__TASK TO CARRY OUT__.
In the reply, include exactly the lines of the entries below from the first to the line with "arreglado para gastar clientes.", that line included.

__RAW DATA__.
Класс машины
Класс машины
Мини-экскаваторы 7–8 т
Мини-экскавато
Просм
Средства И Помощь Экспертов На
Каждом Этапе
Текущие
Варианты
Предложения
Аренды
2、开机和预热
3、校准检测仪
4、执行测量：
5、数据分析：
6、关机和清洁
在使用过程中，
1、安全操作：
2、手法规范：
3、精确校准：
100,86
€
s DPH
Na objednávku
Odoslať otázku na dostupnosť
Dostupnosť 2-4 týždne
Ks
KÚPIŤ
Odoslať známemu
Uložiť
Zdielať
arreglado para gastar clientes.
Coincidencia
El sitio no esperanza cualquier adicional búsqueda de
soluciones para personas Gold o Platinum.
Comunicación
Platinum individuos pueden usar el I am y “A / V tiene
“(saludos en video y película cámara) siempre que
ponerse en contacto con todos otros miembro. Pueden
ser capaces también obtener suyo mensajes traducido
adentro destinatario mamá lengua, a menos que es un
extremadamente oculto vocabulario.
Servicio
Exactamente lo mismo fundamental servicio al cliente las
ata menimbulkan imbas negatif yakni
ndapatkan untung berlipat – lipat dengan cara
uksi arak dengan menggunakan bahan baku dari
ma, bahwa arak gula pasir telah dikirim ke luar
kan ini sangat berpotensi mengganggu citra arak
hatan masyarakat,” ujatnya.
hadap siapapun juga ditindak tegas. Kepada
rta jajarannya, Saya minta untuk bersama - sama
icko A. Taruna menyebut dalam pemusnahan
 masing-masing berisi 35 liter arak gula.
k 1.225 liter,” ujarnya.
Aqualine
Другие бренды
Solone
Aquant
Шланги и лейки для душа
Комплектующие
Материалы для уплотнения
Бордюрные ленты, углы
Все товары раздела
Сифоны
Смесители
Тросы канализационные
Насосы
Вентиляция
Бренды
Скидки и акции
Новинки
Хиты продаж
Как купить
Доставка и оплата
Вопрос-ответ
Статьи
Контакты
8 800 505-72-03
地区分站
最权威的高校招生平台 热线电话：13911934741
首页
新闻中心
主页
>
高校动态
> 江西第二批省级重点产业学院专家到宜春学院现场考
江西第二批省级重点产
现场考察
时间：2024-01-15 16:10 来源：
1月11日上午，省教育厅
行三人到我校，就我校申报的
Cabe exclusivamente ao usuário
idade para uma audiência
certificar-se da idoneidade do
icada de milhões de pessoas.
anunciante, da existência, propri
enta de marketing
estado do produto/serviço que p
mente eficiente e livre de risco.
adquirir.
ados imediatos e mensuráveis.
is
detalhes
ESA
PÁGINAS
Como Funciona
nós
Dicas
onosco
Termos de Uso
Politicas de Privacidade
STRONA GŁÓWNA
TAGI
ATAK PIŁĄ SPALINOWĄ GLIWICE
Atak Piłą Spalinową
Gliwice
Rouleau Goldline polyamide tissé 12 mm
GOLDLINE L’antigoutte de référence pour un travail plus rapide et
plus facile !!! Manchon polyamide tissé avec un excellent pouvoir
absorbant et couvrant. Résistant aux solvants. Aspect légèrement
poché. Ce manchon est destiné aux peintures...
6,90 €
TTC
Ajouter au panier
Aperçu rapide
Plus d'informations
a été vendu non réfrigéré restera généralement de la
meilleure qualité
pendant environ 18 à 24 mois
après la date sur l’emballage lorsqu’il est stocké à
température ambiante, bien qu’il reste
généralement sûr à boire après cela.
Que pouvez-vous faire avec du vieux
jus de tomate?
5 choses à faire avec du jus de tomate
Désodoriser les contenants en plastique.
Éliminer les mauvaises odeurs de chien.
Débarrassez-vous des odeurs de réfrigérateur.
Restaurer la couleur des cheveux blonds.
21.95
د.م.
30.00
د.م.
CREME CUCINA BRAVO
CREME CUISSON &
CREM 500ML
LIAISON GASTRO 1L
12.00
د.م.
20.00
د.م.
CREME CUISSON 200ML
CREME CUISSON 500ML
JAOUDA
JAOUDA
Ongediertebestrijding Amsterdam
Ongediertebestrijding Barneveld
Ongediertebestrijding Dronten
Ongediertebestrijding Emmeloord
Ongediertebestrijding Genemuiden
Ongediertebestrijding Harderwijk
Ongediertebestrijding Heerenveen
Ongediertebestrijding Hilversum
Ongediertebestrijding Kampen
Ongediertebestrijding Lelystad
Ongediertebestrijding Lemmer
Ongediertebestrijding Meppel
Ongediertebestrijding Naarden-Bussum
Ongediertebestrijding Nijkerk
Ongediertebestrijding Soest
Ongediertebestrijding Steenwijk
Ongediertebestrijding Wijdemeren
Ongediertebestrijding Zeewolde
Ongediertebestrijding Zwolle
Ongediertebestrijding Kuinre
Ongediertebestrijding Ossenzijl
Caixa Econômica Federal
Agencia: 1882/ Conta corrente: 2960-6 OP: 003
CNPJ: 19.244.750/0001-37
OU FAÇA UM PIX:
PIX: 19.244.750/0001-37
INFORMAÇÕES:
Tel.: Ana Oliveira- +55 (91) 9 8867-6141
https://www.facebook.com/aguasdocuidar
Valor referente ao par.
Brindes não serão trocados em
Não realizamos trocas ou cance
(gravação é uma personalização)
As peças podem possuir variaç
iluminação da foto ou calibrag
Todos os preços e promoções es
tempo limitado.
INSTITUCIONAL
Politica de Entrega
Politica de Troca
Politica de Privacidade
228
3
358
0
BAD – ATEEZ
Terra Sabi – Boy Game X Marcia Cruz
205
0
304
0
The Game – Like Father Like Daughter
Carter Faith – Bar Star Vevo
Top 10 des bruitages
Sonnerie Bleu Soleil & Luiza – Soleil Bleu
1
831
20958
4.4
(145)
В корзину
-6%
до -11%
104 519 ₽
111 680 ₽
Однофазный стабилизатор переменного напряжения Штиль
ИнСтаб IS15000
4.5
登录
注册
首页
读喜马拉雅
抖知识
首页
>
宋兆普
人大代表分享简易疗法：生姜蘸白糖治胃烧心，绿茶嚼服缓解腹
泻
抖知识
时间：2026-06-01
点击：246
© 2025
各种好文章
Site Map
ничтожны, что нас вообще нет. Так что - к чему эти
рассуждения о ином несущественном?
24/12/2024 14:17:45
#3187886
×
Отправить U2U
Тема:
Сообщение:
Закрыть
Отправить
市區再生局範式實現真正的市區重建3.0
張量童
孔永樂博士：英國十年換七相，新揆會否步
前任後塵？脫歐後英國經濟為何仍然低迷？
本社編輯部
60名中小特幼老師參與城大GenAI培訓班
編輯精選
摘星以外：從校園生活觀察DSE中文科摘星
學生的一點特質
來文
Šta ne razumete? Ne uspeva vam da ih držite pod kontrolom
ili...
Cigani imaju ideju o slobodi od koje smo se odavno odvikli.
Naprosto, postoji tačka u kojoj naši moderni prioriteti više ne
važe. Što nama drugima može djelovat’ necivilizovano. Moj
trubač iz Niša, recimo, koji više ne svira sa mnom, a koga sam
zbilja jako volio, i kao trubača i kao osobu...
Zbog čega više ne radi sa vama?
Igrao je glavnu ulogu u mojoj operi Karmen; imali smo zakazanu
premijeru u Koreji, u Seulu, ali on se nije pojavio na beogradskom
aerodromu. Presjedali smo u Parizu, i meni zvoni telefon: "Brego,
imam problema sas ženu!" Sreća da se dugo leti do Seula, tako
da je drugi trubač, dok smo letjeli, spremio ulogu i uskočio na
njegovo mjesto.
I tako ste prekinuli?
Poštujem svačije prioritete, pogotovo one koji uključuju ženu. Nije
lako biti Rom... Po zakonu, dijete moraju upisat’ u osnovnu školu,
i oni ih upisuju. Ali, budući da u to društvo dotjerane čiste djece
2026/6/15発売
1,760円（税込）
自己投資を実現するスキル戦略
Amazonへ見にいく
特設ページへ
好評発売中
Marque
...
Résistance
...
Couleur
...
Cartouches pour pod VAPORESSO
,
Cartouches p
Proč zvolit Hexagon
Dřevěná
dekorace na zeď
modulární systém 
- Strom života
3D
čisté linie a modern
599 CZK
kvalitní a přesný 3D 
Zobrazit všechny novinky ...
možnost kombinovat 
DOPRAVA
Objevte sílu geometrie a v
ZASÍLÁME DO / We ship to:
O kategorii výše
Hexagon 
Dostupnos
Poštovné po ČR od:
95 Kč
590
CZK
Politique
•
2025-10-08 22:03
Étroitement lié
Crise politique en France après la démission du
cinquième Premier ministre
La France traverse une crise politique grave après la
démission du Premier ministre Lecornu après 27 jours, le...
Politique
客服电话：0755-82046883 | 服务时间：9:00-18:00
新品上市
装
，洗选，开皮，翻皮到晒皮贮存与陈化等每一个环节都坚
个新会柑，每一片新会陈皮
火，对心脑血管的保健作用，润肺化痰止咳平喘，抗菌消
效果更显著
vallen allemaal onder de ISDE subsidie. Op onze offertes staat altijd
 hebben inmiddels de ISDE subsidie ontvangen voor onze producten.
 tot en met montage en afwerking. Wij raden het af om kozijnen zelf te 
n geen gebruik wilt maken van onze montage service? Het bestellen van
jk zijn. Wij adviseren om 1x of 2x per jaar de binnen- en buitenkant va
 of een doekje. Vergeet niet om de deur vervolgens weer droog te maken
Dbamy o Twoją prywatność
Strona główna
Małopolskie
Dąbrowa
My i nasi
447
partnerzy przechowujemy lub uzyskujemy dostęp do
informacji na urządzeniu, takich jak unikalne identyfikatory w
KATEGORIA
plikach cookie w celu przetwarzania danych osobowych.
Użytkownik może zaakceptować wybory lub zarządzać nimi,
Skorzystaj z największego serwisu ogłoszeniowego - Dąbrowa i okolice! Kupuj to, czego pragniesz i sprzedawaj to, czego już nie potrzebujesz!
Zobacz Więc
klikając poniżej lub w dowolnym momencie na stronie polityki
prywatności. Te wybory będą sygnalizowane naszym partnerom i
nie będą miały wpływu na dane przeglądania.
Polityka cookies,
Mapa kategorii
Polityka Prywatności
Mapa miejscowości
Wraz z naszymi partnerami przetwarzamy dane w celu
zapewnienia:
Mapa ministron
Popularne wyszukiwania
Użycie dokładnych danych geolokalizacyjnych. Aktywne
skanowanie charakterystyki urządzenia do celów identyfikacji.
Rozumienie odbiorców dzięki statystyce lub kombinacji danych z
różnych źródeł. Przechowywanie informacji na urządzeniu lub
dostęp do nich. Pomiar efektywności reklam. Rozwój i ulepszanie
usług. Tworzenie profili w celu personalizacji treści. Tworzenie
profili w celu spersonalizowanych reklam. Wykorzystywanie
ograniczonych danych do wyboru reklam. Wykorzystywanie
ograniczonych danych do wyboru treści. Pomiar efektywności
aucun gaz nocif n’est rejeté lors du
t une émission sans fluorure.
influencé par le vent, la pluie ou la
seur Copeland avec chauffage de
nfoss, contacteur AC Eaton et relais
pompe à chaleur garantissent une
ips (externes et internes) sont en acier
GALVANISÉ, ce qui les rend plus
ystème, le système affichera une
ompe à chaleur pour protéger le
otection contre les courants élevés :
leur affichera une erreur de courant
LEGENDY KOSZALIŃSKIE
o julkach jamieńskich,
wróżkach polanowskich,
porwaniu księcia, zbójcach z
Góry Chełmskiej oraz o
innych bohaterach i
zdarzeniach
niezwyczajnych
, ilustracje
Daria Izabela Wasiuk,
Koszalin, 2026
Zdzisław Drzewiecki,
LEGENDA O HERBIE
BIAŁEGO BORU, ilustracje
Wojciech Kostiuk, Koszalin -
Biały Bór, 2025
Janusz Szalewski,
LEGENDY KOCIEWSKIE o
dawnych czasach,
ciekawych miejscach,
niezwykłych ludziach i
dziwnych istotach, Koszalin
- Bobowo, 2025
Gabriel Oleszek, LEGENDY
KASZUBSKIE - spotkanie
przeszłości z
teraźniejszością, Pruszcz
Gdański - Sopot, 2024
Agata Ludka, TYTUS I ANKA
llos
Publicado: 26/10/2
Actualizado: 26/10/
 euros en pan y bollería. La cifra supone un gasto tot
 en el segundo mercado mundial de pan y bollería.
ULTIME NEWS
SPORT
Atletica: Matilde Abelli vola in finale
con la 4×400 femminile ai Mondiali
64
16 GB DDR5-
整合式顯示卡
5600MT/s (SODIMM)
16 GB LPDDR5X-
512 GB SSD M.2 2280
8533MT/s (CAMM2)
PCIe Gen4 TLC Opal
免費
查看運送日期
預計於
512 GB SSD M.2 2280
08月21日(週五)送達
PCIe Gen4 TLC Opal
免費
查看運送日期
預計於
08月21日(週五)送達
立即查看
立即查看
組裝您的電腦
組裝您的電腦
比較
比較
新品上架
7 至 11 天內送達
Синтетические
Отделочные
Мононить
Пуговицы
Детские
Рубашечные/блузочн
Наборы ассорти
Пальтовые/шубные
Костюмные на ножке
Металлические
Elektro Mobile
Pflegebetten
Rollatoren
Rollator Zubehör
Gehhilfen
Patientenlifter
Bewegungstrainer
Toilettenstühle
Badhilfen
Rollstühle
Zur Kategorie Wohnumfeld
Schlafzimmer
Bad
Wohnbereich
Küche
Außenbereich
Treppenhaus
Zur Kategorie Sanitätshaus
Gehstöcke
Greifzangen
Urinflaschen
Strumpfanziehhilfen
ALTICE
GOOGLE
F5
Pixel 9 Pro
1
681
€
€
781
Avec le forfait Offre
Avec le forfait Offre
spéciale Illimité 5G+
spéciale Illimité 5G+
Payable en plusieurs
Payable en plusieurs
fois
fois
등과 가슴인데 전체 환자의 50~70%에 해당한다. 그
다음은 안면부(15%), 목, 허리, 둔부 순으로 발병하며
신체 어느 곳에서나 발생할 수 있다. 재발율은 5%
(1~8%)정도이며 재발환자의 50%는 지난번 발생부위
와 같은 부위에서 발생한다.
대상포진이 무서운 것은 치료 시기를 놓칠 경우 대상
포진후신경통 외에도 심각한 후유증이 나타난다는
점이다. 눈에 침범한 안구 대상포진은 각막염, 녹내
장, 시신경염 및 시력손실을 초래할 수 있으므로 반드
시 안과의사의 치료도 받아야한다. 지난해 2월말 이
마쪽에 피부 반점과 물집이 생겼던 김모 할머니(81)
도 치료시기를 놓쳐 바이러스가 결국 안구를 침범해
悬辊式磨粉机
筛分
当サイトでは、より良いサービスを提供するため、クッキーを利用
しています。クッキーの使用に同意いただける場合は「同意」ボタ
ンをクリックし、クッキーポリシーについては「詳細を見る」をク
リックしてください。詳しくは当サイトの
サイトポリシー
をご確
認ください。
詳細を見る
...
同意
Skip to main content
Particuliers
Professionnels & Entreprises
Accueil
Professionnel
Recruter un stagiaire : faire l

__RESPONSE AREA__.
Класс машины
Класс машины
Мини-экскаваторы 7–8 т
Мини-экскавато
Просм
Средства И Помощь Экспертов На
Каждом Этапе
Текущие
Варианты
Предложения
Аренды
2、开机和预热
3、校准检测仪
4、执行测量：
5、数据分析：
6、关机和清洁
在使用过程中，
1、安全操作：
2、手法规范：
3、精确校准：
100,86
€
s DPH
Na objednávku
Odoslať otázku na dostupnosť
Dostupnosť 2-4 týždne
Ks
KÚPIŤ
Odoslať známemu
Uložiť
Zdielať
arreglado para gastar clientes.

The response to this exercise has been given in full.